What to produce: The lines below must be transcribed exactly as given, with the images removed.

(Material to process)

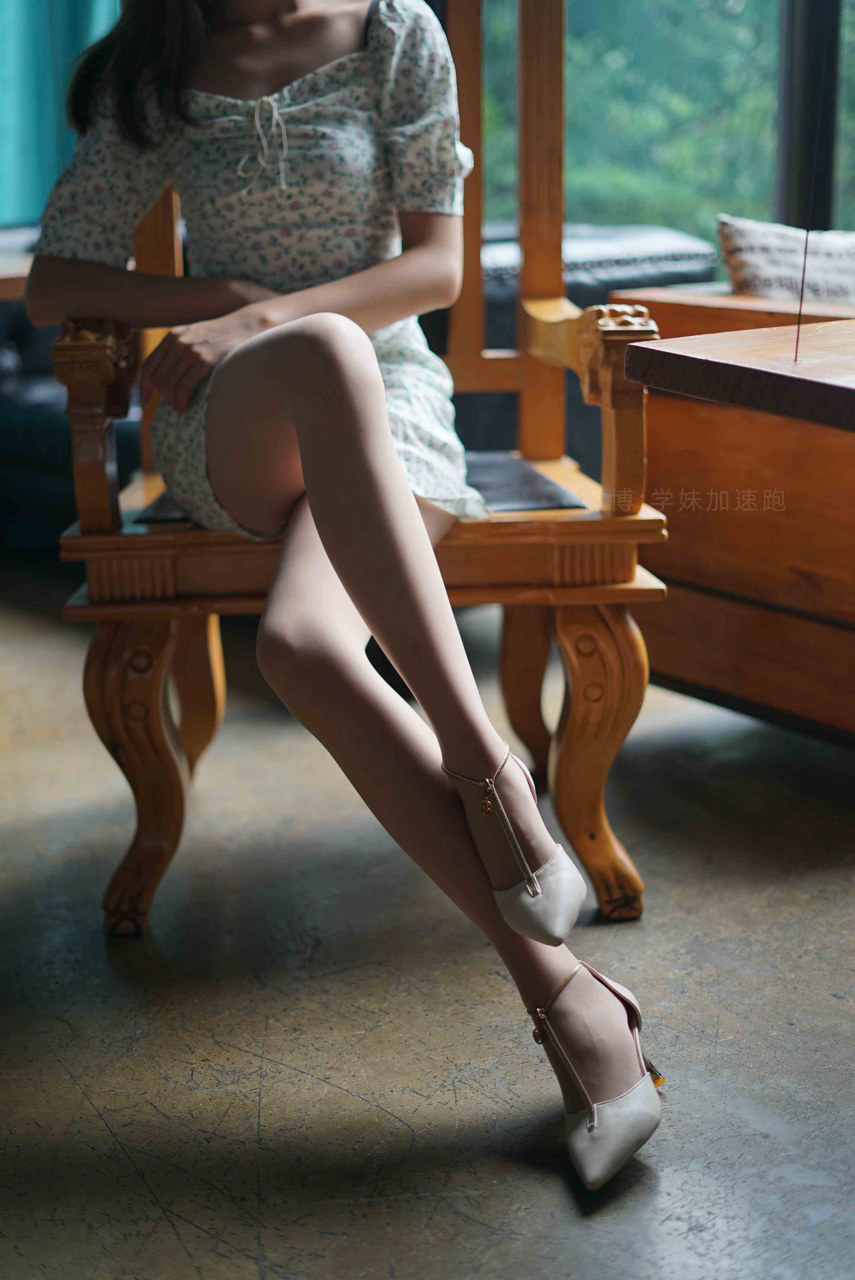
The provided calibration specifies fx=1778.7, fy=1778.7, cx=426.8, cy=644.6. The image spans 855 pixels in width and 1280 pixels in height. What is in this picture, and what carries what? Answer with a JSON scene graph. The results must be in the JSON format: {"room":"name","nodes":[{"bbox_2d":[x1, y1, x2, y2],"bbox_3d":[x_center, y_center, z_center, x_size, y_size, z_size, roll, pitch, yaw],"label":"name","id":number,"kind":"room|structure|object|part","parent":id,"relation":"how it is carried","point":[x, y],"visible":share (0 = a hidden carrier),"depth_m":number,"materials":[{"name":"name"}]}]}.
{"room":"living room","nodes":[
{"label":"living room","id":0,"kind":"room"},
{"bbox_2d":[0,0,122,226],"bbox_3d":[-1.347,-2.157,4.899,1.365,2.832,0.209,-10,17,-32],"label":"curtain","id":1,"kind":"object","parent":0,"point":[31,101],"visible":0.53,"depth_m":5.17,"materials":[{"name":"teal fabric"}]},
{"bbox_2d":[0,575,854,1279],"bbox_3d":[-0.146,0.471,1.828,5.471,0.106,5.892,-10,17,-32],"label":"floor","id":2,"kind":"structure","parent":0,"point":[509,1241],"depth_m":1.92,"materials":[{"name":"grey concrete"}]},
{"bbox_2d":[0,235,35,300],"bbox_3d":[-1.123,-0.501,3.851,0.920,0.625,0.795,-10,17,-32],"label":"wooden table","id":3,"kind":"object","parent":2,"relation":"on","point":[13,284],"visible":0.26,"depth_m":3.51,"materials":[{"name":"brown wood"}]},
{"bbox_2d":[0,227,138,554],"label":"sofa","id":4,"kind":"object","parent":2,"relation":"on","point":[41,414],"visible":0.33,"depth_m":4.03,"materials":[{"name":"leather"}]},
{"bbox_2d":[37,2,671,936],"bbox_3d":[-0.092,-0.336,2.299,0.706,1.247,0.683,-1,14,-3],"label":"wooden armchair","id":5,"kind":"object","parent":2,"relation":"on","point":[561,617],"visible":0.58,"depth_m":2.12,"materials":[{"name":"brown wood"}]},
{"bbox_3d":[-0.352,0.134,2.191,0.109,0.379,0.114,-1,14,-3],"label":"leg","id":6,"kind":"part","parent":5,"relation":"part of","materials":[{"name":"brown wood"}]},
{"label":"leg","id":7,"kind":"part","parent":5,"relation":"part of","materials":[{"name":"brown wood"}]},
{"bbox_2d":[25,0,658,1183],"bbox_3d":[-0.121,-0.548,1.868,0.499,1.773,1.180,-3,15,-10],"label":"woman","id":8,"kind":"object","parent":5,"relation":"on","point":[310,389],"visible":0.92,"depth_m":1.87},
{"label":"seat rail","id":9,"kind":"part","parent":5,"relation":"part of","materials":[{"name":"brown wood"}]},
{"bbox_2d":[133,451,582,523],"bbox_3d":[-0.104,-0.217,2.411,0.512,0.067,0.452,-2,14,-4],"label":"seat cushion","id":10,"kind":"object","parent":5,"relation":"on","point":[163,507],"visible":0.21,"depth_m":2.28,"materials":[{"name":"black leather"}]},
{"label":"leg","id":11,"kind":"part","parent":5,"relation":"part of","materials":[{"name":"brown wood"}]},
{"bbox_3d":[0.206,0.133,2.205,0.108,0.382,0.111,-1,14,-3],"label":"leg","id":12,"kind":"part","parent":5,"relation":"part of","materials":[{"name":"brown wood"}]},
{"bbox_2d":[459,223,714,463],"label":"leather sofa","id":13,"kind":"object","parent":2,"relation":"on","point":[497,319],"visible":0.18,"depth_m":3.96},
{"bbox_2d":[600,279,854,743],"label":"wooden table","id":14,"kind":"object","parent":2,"relation":"on","point":[676,512],"visible":0.68,"depth_m":2.71,"materials":[{"name":"brown wood"}]},
{"bbox_2d":[718,215,854,307],"bbox_3d":[0.765,-0.655,3.273,0.359,0.246,0.307,-10,17,-32],"label":"cushion","id":15,"kind":"object","parent":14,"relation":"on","point":[746,271],"visible":0.86,"depth_m":3.21,"materials":[{"name":"fabric"}]},
{"bbox_2d":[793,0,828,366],"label":"wire","id":16,"kind":"object","parent":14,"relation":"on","point":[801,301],"visible":0.98,"depth_m":1.63,"materials":[{"name":"black plastic"}]},
{"bbox_2d":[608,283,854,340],"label":"wooden bench","id":17,"kind":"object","parent":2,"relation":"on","point":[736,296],"visible":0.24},
{"bbox_2d":[463,0,854,248],"bbox_3d":[1.046,-2.548,5.865,1.397,2.926,1.393,-10,17,-32],"label":"window","id":18,"kind":"structure","parent":0,"point":[771,189],"depth_m":6.10,"materials":[{"name":"green glass"}]},
{"bbox_2d":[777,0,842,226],"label":"window frame","id":19,"kind":"structure","parent":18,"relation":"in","point":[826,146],"depth_m":4.49,"materials":[{"name":"black metal"}]},
{"label":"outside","id":20,"kind":"structure","parent":0,"visible":0},
{"label":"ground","id":21,"kind":"structure","parent":20,"visible":0},
{"bbox_2d":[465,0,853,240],"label":"tree","id":22,"kind":"object","parent":21,"relation":"on","point":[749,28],"visible":0.18,"materials":[{"name":"green plant"}]}
]}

(End Material to process)

Your solution:
The provided calibration specifies fx=1778.7, fy=1778.7, cx=426.8, cy=644.6. The image spans 855 pixels in width and 1280 pixels in height. What is in this picture, and what carries what? Answer with a JSON scene graph. The results must be in the JSON format: {"room":"name","nodes":[{"bbox_2d":[x1, y1, x2, y2],"bbox_3d":[x_center, y_center, z_center, x_size, y_size, z_size, roll, pitch, yaw],"label":"name","id":number,"kind":"room|structure|object|part","parent":id,"relation":"how it is carried","point":[x, y],"visible":share (0 = a hidden carrier),"depth_m":number,"materials":[{"name":"name"}]}]}.
{"room":"living room","nodes":[
{"label":"living room","id":0,"kind":"room"},
{"bbox_2d":[0,0,122,226],"bbox_3d":[-1.347,-2.157,4.899,1.365,2.832,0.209,-10,17,-32],"label":"curtain","id":1,"kind":"object","parent":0,"point":[31,101],"visible":0.53,"depth_m":5.17,"materials":[{"name":"teal fabric"}]},
{"bbox_2d":[0,575,854,1279],"bbox_3d":[-0.146,0.471,1.828,5.471,0.106,5.892,-10,17,-32],"label":"floor","id":2,"kind":"structure","parent":0,"point":[509,1241],"depth_m":1.92,"materials":[{"name":"grey concrete"}]},
{"bbox_2d":[0,235,35,300],"bbox_3d":[-1.123,-0.501,3.851,0.920,0.625,0.795,-10,17,-32],"label":"wooden table","id":3,"kind":"object","parent":2,"relation":"on","point":[13,284],"visible":0.26,"depth_m":3.51,"materials":[{"name":"brown wood"}]},
{"bbox_2d":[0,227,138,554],"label":"sofa","id":4,"kind":"object","parent":2,"relation":"on","point":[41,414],"visible":0.33,"depth_m":4.03,"materials":[{"name":"leather"}]},
{"bbox_2d":[37,2,671,936],"bbox_3d":[-0.092,-0.336,2.299,0.706,1.247,0.683,-1,14,-3],"label":"wooden armchair","id":5,"kind":"object","parent":2,"relation":"on","point":[561,617],"visible":0.58,"depth_m":2.12,"materials":[{"name":"brown wood"}]},
{"bbox_3d":[-0.352,0.134,2.191,0.109,0.379,0.114,-1,14,-3],"label":"leg","id":6,"kind":"part","parent":5,"relation":"part of","materials":[{"name":"brown wood"}]},
{"label":"leg","id":7,"kind":"part","parent":5,"relation":"part of","materials":[{"name":"brown wood"}]},
{"bbox_2d":[25,0,658,1183],"bbox_3d":[-0.121,-0.548,1.868,0.499,1.773,1.180,-3,15,-10],"label":"woman","id":8,"kind":"object","parent":5,"relation":"on","point":[310,389],"visible":0.92,"depth_m":1.87},
{"label":"seat rail","id":9,"kind":"part","parent":5,"relation":"part of","materials":[{"name":"brown wood"}]},
{"bbox_2d":[133,451,582,523],"bbox_3d":[-0.104,-0.217,2.411,0.512,0.067,0.452,-2,14,-4],"label":"seat cushion","id":10,"kind":"object","parent":5,"relation":"on","point":[163,507],"visible":0.21,"depth_m":2.28,"materials":[{"name":"black leather"}]},
{"label":"leg","id":11,"kind":"part","parent":5,"relation":"part of","materials":[{"name":"brown wood"}]},
{"bbox_3d":[0.206,0.133,2.205,0.108,0.382,0.111,-1,14,-3],"label":"leg","id":12,"kind":"part","parent":5,"relation":"part of","materials":[{"name":"brown wood"}]},
{"bbox_2d":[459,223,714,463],"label":"leather sofa","id":13,"kind":"object","parent":2,"relation":"on","point":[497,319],"visible":0.18,"depth_m":3.96},
{"bbox_2d":[600,279,854,743],"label":"wooden table","id":14,"kind":"object","parent":2,"relation":"on","point":[676,512],"visible":0.68,"depth_m":2.71,"materials":[{"name":"brown wood"}]},
{"bbox_2d":[718,215,854,307],"bbox_3d":[0.765,-0.655,3.273,0.359,0.246,0.307,-10,17,-32],"label":"cushion","id":15,"kind":"object","parent":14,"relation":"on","point":[746,271],"visible":0.86,"depth_m":3.21,"materials":[{"name":"fabric"}]},
{"bbox_2d":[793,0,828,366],"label":"wire","id":16,"kind":"object","parent":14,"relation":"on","point":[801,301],"visible":0.98,"depth_m":1.63,"materials":[{"name":"black plastic"}]},
{"bbox_2d":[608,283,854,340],"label":"wooden bench","id":17,"kind":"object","parent":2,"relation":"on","point":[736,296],"visible":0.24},
{"bbox_2d":[463,0,854,248],"bbox_3d":[1.046,-2.548,5.865,1.397,2.926,1.393,-10,17,-32],"label":"window","id":18,"kind":"structure","parent":0,"point":[771,189],"depth_m":6.10,"materials":[{"name":"green glass"}]},
{"bbox_2d":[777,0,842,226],"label":"window frame","id":19,"kind":"structure","parent":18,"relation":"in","point":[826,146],"depth_m":4.49,"materials":[{"name":"black metal"}]},
{"label":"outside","id":20,"kind":"structure","parent":0,"visible":0},
{"label":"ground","id":21,"kind":"structure","parent":20,"visible":0},
{"bbox_2d":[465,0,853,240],"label":"tree","id":22,"kind":"object","parent":21,"relation":"on","point":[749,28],"visible":0.18,"materials":[{"name":"green plant"}]}
]}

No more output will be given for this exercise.